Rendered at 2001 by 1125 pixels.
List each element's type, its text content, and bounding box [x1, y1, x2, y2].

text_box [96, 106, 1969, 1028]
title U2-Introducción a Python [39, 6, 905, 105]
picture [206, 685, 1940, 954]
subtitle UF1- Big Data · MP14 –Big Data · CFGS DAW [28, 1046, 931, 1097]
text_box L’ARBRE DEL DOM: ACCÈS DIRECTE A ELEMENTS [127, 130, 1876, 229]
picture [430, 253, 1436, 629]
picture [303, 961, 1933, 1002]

___

Your job is to copy all the records exactly.

Reply to the exercise.
Rendered at 2001 by 1125 pixels.
List each element's type, its text content, and bounding box [x1, y1, x2, y2].

text_box [96, 106, 1969, 1028]
title U2-Introducción a Python [39, 6, 905, 105]
picture [206, 685, 1940, 954]
subtitle UF1- Big Data · MP14 –Big Data · CFGS DAW [28, 1046, 931, 1097]
text_box L’ARBRE DEL DOM: ACCÈS DIRECTE A ELEMENTS [127, 130, 1876, 229]
picture [430, 253, 1436, 629]
picture [303, 961, 1933, 1002]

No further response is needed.